In conversation with a cancer and chronic pain patient who is among the bravest, most insightful people I have the honor of knowing, I have also thought about how aid in dying may actually result in the extension of life, and in decreased suicide rates among the terminally ill. Her perspective, which she gave me permission to share, is one of someone who lives with at times paralyzing fear of future increases in pain and of burdening her loved ones. She feels that terminally ill people may be less likely to end their lives through fear-inspired suicide early in a disease process if they know that there are legal options that would be available if they reached a point of impending death and intolerable pain. She feels that this option may also create space for conversations between the dying and their loved ones where loved ones may come to more of an understanding and acceptance of death. She discussed how aid in dying could “take some of the fear out of dying,” and may help people feel more in control and choose to live in as connected and meaningful a way as possible for as long as possible.
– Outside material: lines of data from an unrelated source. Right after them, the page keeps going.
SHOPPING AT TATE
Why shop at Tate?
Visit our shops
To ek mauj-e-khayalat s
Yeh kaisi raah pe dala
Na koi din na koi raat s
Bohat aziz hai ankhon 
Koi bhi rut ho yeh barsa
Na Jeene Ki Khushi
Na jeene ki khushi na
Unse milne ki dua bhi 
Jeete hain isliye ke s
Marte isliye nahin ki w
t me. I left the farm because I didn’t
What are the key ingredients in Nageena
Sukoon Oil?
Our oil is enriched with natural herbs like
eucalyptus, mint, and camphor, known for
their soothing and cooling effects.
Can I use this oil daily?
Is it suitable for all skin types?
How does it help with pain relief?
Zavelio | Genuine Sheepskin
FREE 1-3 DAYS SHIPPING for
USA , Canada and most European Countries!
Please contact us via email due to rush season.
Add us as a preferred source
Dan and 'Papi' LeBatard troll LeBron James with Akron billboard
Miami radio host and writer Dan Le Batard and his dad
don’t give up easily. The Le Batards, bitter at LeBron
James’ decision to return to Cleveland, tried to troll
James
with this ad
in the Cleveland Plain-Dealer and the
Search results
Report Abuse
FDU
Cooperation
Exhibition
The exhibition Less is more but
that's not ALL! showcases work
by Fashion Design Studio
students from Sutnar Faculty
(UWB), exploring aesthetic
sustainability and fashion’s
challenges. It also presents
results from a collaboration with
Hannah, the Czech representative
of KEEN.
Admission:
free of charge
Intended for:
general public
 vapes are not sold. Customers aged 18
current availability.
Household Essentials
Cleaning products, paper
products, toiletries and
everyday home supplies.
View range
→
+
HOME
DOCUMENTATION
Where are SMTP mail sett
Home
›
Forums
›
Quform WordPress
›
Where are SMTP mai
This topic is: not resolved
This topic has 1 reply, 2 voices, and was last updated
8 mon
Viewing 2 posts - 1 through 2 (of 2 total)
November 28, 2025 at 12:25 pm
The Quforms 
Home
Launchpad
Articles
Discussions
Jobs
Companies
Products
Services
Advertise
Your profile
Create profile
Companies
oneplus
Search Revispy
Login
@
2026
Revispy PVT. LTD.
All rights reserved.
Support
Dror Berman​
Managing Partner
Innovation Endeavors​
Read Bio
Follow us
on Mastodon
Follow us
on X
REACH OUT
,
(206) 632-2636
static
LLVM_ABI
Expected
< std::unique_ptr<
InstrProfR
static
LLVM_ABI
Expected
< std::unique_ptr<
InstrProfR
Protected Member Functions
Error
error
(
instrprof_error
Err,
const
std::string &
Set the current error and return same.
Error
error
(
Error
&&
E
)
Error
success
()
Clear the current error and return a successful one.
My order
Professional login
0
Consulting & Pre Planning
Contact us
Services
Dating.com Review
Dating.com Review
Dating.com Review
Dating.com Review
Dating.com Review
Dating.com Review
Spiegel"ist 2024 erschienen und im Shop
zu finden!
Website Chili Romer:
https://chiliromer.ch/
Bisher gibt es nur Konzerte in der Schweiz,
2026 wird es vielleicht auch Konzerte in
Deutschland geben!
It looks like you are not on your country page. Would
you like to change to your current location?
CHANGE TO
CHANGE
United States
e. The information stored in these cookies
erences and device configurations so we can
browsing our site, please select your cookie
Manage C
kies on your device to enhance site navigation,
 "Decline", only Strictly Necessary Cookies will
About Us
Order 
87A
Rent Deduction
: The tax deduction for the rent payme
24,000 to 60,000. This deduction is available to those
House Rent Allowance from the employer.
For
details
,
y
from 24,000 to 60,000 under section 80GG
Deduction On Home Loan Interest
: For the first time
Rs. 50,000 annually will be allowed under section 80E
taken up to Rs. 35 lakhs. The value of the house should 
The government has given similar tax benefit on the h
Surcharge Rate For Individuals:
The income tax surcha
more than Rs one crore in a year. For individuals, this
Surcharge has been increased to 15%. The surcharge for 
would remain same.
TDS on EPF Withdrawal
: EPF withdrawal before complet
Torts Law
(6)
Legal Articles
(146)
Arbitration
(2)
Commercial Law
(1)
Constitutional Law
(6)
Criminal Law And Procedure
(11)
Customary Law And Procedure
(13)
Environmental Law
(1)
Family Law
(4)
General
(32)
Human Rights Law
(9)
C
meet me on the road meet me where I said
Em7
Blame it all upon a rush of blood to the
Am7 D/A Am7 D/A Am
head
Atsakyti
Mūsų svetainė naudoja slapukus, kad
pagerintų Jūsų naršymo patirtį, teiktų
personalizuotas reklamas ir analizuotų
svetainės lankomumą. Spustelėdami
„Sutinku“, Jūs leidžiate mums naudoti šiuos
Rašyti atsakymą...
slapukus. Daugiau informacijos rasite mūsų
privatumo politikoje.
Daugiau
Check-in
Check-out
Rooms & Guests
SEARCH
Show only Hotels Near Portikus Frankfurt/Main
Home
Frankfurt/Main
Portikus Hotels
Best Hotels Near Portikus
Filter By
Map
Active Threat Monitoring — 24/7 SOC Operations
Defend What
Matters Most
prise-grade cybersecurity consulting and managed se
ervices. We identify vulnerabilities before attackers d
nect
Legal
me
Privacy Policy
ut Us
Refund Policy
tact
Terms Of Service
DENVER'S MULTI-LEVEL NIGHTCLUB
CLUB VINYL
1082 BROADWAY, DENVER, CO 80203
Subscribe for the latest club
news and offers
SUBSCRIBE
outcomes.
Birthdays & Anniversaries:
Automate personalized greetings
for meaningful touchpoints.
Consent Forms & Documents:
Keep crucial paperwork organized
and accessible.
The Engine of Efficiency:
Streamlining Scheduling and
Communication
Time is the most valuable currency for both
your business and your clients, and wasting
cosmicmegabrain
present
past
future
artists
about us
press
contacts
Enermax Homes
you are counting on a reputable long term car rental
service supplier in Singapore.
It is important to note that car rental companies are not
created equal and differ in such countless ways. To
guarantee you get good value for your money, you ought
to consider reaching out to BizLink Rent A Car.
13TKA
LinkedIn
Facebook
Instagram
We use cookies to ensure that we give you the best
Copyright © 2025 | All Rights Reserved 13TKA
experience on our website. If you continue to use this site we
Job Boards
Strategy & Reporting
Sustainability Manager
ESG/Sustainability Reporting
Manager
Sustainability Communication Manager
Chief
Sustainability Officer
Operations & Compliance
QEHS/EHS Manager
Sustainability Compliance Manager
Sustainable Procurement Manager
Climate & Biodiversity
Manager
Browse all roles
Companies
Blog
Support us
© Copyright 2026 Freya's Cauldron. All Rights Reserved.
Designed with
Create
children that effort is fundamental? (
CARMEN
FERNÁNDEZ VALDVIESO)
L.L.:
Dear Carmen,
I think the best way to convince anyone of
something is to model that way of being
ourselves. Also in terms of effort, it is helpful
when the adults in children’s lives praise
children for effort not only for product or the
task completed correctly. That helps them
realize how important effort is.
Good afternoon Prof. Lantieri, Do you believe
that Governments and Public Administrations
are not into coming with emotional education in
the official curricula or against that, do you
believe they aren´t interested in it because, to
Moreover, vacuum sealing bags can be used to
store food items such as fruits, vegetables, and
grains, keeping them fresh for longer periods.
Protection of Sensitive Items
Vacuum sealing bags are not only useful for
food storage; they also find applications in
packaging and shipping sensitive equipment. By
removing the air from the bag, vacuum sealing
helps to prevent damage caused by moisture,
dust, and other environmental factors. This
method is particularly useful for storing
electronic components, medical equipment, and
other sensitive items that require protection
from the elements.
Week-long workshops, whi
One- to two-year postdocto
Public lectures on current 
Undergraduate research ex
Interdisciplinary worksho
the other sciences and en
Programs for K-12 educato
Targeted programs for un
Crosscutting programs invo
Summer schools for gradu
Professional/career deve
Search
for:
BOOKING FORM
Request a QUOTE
Nothing about this topic is comfortable. Nothing about death and suffering is easy to talk about. However, I believe that we fail each other as human beings if the consequence of our discomfort is that we do not acknowledge and recognize how offering the choice of aid in dying supports the basic human right to dignity and self-control at the end of life.

Andrea Maikovich-Fong, PhD, ABPP is a board-certified clinical health psychologist who works with cancer patients. Her words reflect her opinions only, and in no way reflect those of her employer.